Your assignment
Your copy of the entries below should hold exactly the lines from the one containing "index tip: (118, 133)" to the one containing "middle dip: (75, 114)", inclusive, and no pictures.

(People photos with keypoints)

[Start of Attachment]

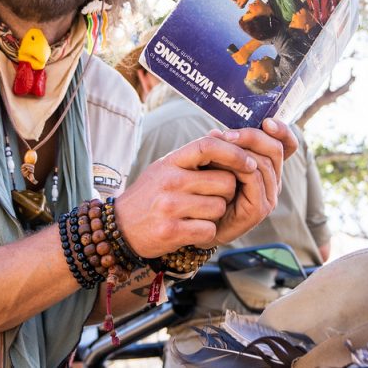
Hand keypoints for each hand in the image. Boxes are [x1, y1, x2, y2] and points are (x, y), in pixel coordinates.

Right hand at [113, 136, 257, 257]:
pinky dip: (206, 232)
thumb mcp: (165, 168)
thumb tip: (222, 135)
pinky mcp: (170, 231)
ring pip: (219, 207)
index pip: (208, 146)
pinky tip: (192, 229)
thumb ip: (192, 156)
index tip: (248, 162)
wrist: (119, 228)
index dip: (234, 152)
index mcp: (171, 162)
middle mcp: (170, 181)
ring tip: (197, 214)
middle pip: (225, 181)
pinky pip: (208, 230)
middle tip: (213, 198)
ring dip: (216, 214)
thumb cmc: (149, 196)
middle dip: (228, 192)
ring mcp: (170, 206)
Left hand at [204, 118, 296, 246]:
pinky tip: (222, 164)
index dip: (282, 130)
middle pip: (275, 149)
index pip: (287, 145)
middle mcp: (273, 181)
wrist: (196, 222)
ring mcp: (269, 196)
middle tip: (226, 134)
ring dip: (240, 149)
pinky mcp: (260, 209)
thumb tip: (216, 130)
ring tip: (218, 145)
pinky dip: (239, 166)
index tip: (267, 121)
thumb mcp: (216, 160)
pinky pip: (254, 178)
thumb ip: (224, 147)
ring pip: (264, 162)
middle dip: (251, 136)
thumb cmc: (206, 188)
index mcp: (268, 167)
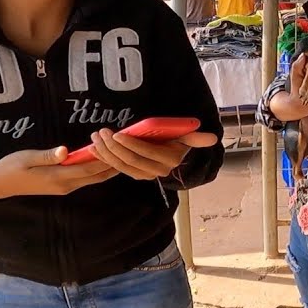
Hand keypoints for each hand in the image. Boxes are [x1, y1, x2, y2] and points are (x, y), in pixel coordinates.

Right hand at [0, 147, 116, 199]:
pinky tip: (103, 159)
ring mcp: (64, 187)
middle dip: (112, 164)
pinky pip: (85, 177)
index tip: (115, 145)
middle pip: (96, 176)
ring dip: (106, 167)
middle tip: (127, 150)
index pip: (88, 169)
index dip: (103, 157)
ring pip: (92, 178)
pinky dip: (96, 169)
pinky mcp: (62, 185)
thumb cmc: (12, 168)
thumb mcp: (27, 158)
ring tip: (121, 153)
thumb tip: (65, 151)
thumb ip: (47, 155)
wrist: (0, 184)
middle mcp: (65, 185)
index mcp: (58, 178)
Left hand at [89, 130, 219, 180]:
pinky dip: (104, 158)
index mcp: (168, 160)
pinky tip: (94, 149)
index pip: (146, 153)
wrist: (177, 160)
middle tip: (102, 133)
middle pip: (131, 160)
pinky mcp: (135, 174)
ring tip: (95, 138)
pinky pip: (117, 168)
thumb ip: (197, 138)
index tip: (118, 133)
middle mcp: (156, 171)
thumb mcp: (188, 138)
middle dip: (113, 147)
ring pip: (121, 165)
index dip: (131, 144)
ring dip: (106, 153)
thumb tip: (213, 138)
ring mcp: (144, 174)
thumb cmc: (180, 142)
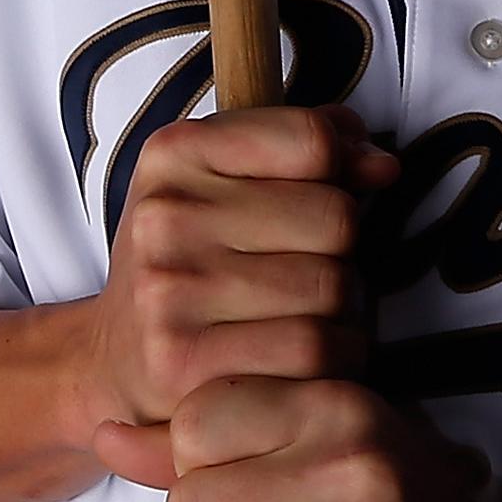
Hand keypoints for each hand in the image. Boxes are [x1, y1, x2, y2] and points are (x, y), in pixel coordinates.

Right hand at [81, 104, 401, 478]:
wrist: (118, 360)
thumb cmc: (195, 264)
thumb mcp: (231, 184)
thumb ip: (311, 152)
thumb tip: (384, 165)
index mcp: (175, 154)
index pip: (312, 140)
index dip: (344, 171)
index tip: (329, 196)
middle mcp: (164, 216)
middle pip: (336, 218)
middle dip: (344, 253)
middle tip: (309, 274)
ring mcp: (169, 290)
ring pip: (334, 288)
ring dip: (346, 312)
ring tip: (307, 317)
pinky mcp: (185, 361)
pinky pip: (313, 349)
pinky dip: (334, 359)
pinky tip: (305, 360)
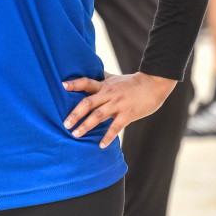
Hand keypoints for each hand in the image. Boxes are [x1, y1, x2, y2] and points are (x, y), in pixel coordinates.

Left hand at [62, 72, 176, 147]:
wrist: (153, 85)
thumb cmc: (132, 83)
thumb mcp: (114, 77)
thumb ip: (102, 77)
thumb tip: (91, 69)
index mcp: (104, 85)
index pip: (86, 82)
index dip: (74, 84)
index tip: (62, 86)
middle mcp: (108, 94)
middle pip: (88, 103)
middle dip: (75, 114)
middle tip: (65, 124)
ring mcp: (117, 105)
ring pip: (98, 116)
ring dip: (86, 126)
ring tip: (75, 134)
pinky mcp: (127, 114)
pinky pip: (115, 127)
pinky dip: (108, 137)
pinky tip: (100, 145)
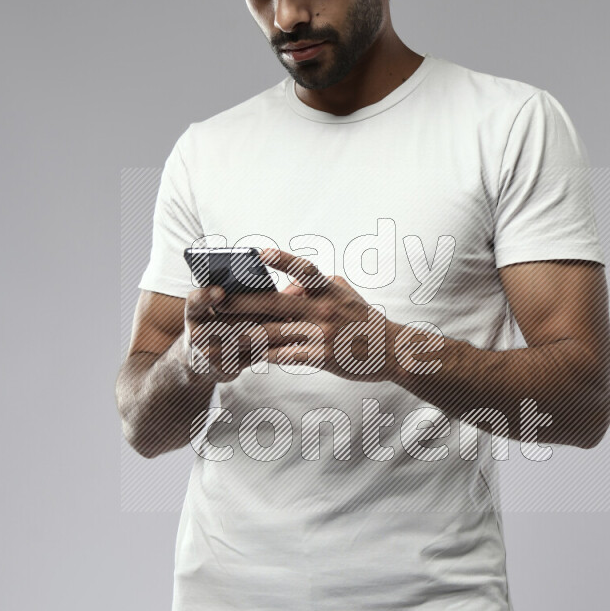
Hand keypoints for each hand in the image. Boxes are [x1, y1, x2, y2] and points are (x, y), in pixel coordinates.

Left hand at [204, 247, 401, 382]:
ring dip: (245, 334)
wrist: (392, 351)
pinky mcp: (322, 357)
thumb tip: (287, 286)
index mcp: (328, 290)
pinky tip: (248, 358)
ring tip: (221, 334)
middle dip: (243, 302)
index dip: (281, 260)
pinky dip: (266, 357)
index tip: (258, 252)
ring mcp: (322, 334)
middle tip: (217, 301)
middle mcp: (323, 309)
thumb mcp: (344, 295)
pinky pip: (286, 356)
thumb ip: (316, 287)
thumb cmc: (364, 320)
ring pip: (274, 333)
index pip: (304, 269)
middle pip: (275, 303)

[End of Attachment]

Result
index tip: (118, 133)
middle mcp: (156, 171)
thumb mcp: (188, 138)
middle dip: (113, 147)
ring pip: (121, 165)
index dip: (131, 144)
ring dip: (106, 153)
thumb tip: (213, 138)
ring mcp: (144, 174)
thumb cmc: (180, 142)
Hand keypoints for each hand in the image. Boxes are [x1, y1, x2, y2] and points are (x, y), in pixel coordinates.

Right hand at [81, 104, 401, 478]:
wrist: (118, 360)
thumb cmc: (195, 264)
thumb mcp: (231, 184)
thumb ip: (311, 152)
thumb tip: (384, 165)
index mcp: (175, 154)
index pip: (312, 140)
index dip: (344, 171)
index tip: (329, 196)
middle mcp: (164, 216)
middle pip: (336, 218)
middle dip: (344, 253)
middle tip: (309, 274)
ring mcp: (169, 290)
ring pip: (334, 288)
ring dip: (346, 312)
ring tip: (307, 317)
pinky mcp: (185, 361)
pinky pip: (313, 349)
pinky dip: (334, 359)
pinky tip: (305, 360)
Hand keypoints for each hand in the image. Boxes are [x1, y1, x2, y2] and points are (x, y), in pixel coordinates.

Left hand at [62, 72, 176, 147]:
wrist: (153, 85)
thumb cmc: (132, 83)
thumb mcp: (114, 77)
thumb ip: (102, 77)
thumb tip: (91, 69)
index mcp: (104, 85)
index pip: (86, 82)
index dip: (74, 84)
index tip: (62, 86)
middle mcp: (108, 94)
middle pip: (88, 103)
middle dip: (75, 114)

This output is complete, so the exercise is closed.